"Data analysis must be iterative to be effective. [...] The iterative and interactive interplay of summarizing by fit and exposing by residuals is vital to effective data analysis. Summarizing and exposing are complementary and pervasive." (John W Tukey & Martin B Wilk, "Data Analysis and: An Expository Overview", 1966)
"Exploratory data analysis, EDA, calls for a relatively free hand in exploring the data, together with dual obligations: (•) to look for all plausible alternatives and oddities - and a few implausible ones, (graphic techniques can be most helpful here) and (•) to remove each appearance that seems large enough to be meaningful - ordinarily by some form of fitting, adjustment, or standardization [...] so that what remains, the residuals, can be examined for further appearances." (John W Tukey, "Introduction to Styles of Data Analysis Techniques", 1982)
"A good description of the data summarizes the systematic variation and leaves residuals that look structureless.

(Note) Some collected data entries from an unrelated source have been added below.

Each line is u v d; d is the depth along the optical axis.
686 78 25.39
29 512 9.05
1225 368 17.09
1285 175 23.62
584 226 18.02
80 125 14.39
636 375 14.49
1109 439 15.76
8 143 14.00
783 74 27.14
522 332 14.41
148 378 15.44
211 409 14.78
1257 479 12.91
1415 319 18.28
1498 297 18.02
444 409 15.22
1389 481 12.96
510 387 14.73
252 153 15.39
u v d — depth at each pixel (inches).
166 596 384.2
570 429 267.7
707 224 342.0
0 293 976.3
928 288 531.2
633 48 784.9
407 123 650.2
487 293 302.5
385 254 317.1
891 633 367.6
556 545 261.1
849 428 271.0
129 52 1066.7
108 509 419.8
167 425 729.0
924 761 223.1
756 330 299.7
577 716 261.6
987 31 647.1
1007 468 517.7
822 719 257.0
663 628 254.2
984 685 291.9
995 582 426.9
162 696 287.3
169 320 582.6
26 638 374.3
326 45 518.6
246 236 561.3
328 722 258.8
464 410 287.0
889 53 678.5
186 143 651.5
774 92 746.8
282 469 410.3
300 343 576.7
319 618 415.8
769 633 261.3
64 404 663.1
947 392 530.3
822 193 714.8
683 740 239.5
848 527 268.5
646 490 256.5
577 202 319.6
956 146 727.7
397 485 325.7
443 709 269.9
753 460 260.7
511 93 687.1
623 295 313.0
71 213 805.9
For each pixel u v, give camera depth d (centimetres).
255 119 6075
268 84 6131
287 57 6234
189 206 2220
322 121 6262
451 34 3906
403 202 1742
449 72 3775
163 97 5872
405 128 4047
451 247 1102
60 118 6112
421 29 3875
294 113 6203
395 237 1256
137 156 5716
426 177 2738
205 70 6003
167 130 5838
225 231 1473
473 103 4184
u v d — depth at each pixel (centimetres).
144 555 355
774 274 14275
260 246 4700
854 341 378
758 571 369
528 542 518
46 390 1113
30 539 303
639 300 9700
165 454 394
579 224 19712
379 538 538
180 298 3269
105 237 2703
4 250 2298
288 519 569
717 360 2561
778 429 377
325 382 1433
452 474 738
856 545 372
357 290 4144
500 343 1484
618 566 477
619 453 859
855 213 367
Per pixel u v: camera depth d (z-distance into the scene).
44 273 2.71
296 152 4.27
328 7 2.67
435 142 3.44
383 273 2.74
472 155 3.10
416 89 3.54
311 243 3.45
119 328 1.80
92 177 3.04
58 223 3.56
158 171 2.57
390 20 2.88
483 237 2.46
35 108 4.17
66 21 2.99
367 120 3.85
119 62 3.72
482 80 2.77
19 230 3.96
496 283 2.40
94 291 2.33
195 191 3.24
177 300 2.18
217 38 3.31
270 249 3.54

That is, the residuals exhibit no patterns and have no exceptionally large values, or outliers. Any structure present in the residuals indicates an inadequate fit. Looking at the residuals laid out in an overlay helps to spot patterns and outliers and to associate them with their source in the data." (Christopher H Schrnid, "Value Splitting: Taking the Data Apart", 1991)
"A useful description relates the systematic variation to one or more factors; if the residuals dwarf the effects for a factor, we may not be able to relate variation in the data to changes in the factor. Furthermore, changes in the factor may bring no important change in the response. Such comparisons of residuals and effects require a measure of the variation of overlays relative to each other." (Christopher H Schrnid, "Value Splitting: Taking the Data Apart", 1991)
"Fitting data means finding mathematical descriptions of structure in the data. An additive shift is a structural property of univariate data in which distributions differ only in location and not in spread or shape. […] The process of identifying a structure in data and then fitting the structure to produce residuals that have the same distribution lies at the heart of statistical analysis. Such homogeneous residuals can be pooled, which increases the power of the description of the variation in the data." (William S Cleveland, "Visualizing Data", 1993)
"When the distributions of two or more groups of univariate data are skewed, it is common to have the spread increase monotonically with location. This behavior is monotone spread. Strictly speaking, monotone spread includes the case where the spread decreases monotonically with location, but such a decrease is much less common for raw data. Monotone spread, as with skewness, adds to the difficulty of data analysis. For example, it means that we cannot fit just location estimates to produce homogeneous residuals; we must fit spread estimates as well. Furthermore, the distributions cannot be compared by a number of standard methods of probabilistic inference that are based on an assumption of equal spreads; the standard t-test is one example. Fortunately, remedies for skewness can cure monotone spread as well." (William S Cleveland, "Visualizing Data", 1993)
"Residual analysis is similarly unreliable. In a discussion after a presentation of residual analysis in a seminar at Berkeley in 1993, William Cleveland, one of the fathers of residual analysis, admitted that it could not uncover lack of fit in more than four to five dimensions. The papers I have read on using residual analysis to check lack of fit are confined to data sets with two or three variables. With higher dimensions, the interactions between the variables can produce passable residual plots for a variety of models. A residual plot is a goodness-of-fit test, and lacks power in more than a few dimensions. An acceptable residual plot does not imply that the model is a good fit to the data." (Leo Breiman, "Statistical Modeling: The Two Cultures", Statistical Science Vol. 16(3), 2001)
"For a confidence interval, the central limit theorem plays a role in the reliability of the interval because the sample mean is often approximately normal even when the underlying data is not. A prediction interval has no such protection. The shape of the interval reflects the shape of the underlying distribution. It is more important to examine carefully the normality assumption by checking the residuals […]." (DeWayne R Derryberry, "Basic data analysis for time series with R", 2014)
"Using noise (the uncorrelated variables) to fit noise (the residual left from a simple model on the genuinely correlated variables) is asking for trouble." (Steven S Skiena, "The Data Science Design Manual", 2017)
"One of the most common problems that you will encounter when training deep neural networks will be overfitting. What can happen is that your network may, owing to its flexibility, learn patterns that are due to noise, errors, or simply wrong data. [...] The essence of overfitting is to have unknowingly extracted some of the residual variation (i.e., the noise) as if that variation represented the underlying model structure. The opposite is called underfitting - when the model cannot capture the structure of the data." (Umberto Michelucci, "Applied Deep Learning: A Case-Based Approach to Understanding Deep Neural Networks", 2018)